### Aim
Pick up the article on Canadian child-care policy after its final sentence and keep writing it.

### Given passage
============
Our kids, our future and two competing visions for voters

Posted on November 3, 2014 in Child & Family Policy Context

TheStar.com – News/Canada -Stephen Harper and Tom Mulcair offer a clear choice — subsidized daycare or cheques in the mail for the well-being of our future generations.
Nov 02 2014.   By: Tim Harper, National Affairs,OTTAWA

For those who lament the lack of big ideas debated in the hyperpartisan federal hothouse, there is good news.

No issue can be considered larger than the well-being of our children and decisions we make now will help define future generations.

Now, parents, and all Canadians who have an obvious stake in our future, have a stark choice in front of them.

The Conservatives augmented universal child-care benefit versus the NDP’s universal daycare plan will be a defining issue in the next federal election.

The government plan will be tangible in the form of pre-election cheques in your mailbox. The opposition’s plan will have to be sold as a concept.

At the core is a societal view of the care of our children.

Stephen Harper maintains money to help families should go “to the real experts on child care. That’s mom and dad.”

Tom Mulcair argues an ambitious daycare program will pay for itself in tax revenue realized from greater participation in the labour force.

Which is more universal — a national daycare plan that will take years to cobble together, or a plan which provides monthly cheques to all with children under 18?

The unspoken Conservative implication is that a New Democrat government would outsource the care for our children to a huge bureaucracy. New Democrats would counter that an affordable daycare plan would allow more parents into the workforce, earning more money that can be spent on the well-being of their children.

Daycare in Canada today is scarce and expensive. It can cost parents up to $1,000 monthly and unlicensed daycares have proliferated with sometimes tragic results.

In Ontario, there are 823,000 children in unlicensed day care and four of them died in 2013-14 from what provincial ombudsman Andre Marin called “systematic government ineptitude” in oversight.
============
### Record set
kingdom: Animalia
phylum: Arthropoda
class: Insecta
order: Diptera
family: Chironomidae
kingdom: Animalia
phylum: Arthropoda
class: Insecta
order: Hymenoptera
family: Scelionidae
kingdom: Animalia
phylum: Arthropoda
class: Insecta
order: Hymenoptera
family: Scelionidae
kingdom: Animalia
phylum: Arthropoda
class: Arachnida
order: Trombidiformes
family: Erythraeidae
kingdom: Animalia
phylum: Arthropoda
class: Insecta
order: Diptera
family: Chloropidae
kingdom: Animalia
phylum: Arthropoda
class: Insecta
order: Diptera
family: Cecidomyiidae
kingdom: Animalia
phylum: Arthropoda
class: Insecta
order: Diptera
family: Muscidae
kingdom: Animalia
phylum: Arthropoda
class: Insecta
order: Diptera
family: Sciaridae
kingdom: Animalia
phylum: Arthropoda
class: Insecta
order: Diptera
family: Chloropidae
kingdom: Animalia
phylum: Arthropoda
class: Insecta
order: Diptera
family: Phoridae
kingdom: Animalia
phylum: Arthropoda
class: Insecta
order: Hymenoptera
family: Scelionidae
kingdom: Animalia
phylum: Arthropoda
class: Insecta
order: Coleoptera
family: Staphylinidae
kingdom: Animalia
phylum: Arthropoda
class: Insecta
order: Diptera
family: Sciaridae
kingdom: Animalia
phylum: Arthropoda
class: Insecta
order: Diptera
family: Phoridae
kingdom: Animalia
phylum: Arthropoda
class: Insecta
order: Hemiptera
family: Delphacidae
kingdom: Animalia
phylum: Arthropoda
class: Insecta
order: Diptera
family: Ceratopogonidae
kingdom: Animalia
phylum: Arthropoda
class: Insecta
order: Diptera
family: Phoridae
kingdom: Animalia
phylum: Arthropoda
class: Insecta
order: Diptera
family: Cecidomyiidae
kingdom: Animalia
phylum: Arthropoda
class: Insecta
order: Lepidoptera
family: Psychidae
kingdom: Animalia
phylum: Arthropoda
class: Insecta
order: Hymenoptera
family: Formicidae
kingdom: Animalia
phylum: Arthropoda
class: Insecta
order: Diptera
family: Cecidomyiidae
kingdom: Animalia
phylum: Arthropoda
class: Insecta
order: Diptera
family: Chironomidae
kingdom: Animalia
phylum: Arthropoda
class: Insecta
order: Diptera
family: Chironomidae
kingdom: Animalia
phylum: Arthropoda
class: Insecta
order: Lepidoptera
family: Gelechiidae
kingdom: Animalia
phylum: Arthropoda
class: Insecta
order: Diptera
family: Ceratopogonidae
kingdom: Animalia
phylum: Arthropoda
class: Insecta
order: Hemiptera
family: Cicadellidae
============
### Result of the exercise
The NDP plan would not kick in for four years, and then create only 370,000 spots. It is aspirational because it needs provincial buy-in, but the goal is one million daycare spots costing $15 per day in eight years.

Those who argue this is not a universal program point to the probability that those at the head of the queue would be high-income earners, but Mulcair has not ruled out giving priority to low-income earners.

The Conservative plan is universal, even if it is modest. And the government has increased the child care expense deduction, to $8,000 from $7,000 for children under seven and to $5,000 from $4,000 for those ages seven to 16.

This comes down to whether we want to think big when it comes to working parents and the next generation or continue to crawl along at a pace that the Conservatives believe is a winner, a plan that provides an extra $2 per day per child under the age of 18.

That increase is hardly a daycare plan. It will not buy a lunch.

But by earmarking $27 billion over six years on these family-friendly targeted tax moves — almost half the projected surplus — the government has made Mulcair’s $5 billion per year daycare plan that much more difficult to attain.

The Harper government says its family package unveiled last week, including a scaled down but still controversial income splitting plan, will help parents pay for groceries, after school activities and saving for post-secondary education.

By capping the tax saving under the income-splitting to $2,000 it is less vulnerable to the argument that its plan benefits only the wealthy.

Yes, it excludes single parents, couples without children, low income earners, families whose children have grown and many other constituencies, but the child-care benefits will put more change in the pockets of four million families.

We now have competing visions on our young and our elderly.

Mulcair will also roll back the Harper plan to move Old Age Security eligibility to age 67 by 2023 from the current 65.

Liberal leader Justin Trudeau late last month joined Mulcair in vowing to roll back the OAS eligibility, but on the question of daycare, child benefits or income-splitting, the Liberals are well behind.

He opposes income splitting, but has said only that the Liberals will “put forward positive solutions” to grow the economy.

The government and the opposition are crafting policy on some fundamental choices in this country and offering voters a choice. The danger for Trudeau is that it becomes more difficult to thread the needle between competing visions as we approach a vote. The policy trains have left the station and the Liberal leader is stuck on the platform.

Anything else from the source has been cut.